Where does that leave us with ‘hillbilly’ and ‘redneck’, then, in 2022? It’s clear that terms like those and other labels, like ‘white trash’ have been reappropriated by the very people they were meant to tarnish, in the same way that other communities and ethnicities have adopted slurs that were designed to ridicule or offend them. Artists like Miranda Lambert and Kacey Musgraves built their careers on being ‘white trash’ or ‘trailer trash’ and were proud of the connotations that came with it.

Some publications have tried to even draw parallels with the use of ‘redneck’ and the ‘N’ word. That is not the focus of this piece, although it is worth thinking about and like everything in our modern world, needs addressing with nuance and care, there are no simple black and white answers anymore!

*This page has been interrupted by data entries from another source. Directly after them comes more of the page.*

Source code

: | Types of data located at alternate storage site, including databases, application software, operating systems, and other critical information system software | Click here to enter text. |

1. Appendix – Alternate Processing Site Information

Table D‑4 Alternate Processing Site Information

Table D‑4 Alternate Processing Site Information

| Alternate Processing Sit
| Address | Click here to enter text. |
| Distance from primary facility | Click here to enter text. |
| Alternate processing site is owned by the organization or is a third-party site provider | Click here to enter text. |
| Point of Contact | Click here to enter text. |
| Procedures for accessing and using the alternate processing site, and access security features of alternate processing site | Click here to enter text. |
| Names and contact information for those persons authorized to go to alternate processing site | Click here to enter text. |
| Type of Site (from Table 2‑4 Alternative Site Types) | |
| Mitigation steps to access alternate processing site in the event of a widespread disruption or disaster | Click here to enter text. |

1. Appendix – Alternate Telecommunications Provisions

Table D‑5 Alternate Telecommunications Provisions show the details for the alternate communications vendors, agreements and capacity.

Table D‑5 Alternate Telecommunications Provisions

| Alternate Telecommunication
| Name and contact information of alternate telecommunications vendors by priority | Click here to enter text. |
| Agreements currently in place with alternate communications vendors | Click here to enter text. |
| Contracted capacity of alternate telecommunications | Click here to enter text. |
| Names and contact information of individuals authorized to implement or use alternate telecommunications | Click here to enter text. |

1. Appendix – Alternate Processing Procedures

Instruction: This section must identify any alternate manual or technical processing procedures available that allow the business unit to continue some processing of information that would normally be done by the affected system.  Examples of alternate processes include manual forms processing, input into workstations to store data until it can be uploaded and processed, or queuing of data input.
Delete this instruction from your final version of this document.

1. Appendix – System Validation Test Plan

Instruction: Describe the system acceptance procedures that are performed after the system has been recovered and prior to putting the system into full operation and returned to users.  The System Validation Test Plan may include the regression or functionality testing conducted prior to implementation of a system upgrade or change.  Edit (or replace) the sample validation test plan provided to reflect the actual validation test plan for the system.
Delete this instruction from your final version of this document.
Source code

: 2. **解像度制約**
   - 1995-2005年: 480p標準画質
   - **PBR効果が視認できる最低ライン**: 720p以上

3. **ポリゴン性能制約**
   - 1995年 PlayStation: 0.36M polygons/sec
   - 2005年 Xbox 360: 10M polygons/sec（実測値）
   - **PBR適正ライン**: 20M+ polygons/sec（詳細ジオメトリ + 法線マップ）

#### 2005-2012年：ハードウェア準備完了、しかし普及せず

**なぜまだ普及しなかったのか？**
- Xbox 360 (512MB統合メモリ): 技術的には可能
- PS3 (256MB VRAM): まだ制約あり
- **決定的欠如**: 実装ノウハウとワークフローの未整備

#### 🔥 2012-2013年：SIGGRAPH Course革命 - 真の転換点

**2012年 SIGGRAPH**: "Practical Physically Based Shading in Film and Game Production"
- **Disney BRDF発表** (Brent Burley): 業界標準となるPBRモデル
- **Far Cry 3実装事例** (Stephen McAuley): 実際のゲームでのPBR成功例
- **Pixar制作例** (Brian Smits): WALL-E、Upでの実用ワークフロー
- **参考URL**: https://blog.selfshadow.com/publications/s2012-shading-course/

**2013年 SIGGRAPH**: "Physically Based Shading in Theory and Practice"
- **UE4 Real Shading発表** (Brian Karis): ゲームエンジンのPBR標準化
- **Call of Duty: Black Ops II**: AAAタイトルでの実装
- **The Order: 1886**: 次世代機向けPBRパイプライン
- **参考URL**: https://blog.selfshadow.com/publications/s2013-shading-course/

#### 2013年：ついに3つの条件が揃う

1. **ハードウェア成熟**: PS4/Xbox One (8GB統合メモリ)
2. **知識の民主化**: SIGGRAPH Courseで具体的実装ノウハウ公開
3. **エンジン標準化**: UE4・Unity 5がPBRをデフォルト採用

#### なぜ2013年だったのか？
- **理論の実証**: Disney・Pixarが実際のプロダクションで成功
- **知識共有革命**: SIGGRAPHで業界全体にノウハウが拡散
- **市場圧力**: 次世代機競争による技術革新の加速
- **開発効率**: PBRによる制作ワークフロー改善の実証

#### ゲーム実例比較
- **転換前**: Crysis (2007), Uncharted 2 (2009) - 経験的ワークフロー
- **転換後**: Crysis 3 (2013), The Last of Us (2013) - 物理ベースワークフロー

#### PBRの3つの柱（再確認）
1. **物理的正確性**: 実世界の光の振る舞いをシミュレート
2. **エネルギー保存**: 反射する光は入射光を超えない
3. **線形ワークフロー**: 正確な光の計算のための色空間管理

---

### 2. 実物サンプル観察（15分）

The conclusion that ‘The Bobby Bones Show’ came to, with Bobby leading the way as a native of Arkansas, was that it would be OK for another person who came from Arkansas, or one of the other similar Southern states to call Bobby a ‘redneck’ but if it was someone from New York or California doing it, he would be offended. Dolly Parton, perhaps the person best served to have a say in this in the world of Country music, said this about use of the word ‘hillbilly’:

“It doesn’t offend us hillbillies, it’s our music, but if you’re an outsider and you’re sayin’ it’s hillbilly music because you don’t know any music, it’s almost like a racist remark. If we’re hillbillies, we’re proud of it, but you’re not allowed to say it if you don’t really know what you’re talkin’ about.” 

The Cambridge Dictionary definition of ‘redneck’ states: ‘A poor, white person without education, esp. one living in the countryside in the southern US, who is believed to have prejudiced ideas and beliefs’. That description comes with a whole bunch of stereotypical assumptions and it feels wrong to be throwing that term around, now, in this day and age. Country musicians don’t help themselves a great deal with their prodigious, disposable use of the word and it’s ‘badge of honour’ connotations and it also doesn’t help that many of the artists currently using the term ‘redneck’ have appropriated it for commercial purposes, even though if you looked into some of their family backgrounds they would be about as far away from being a ‘redneck’ as it’s probably as possible to be!

The simple conclusion, which many people on social media struggle to understand, is that there is no right or wrong answer. To some, ‘redneck’ is a slur, to others, not so much. As Morgan Wallen found out when he was caught on camera using the ‘N’ word back in early 2021, it all depends on who is using the word, why and in what context. From one southerner to another, it might well be a term of affection but used by those of us in other countries or communities it might well be seen as, at best clumsy or inappropriate and at worst, offensive. Use with care and know your crowd.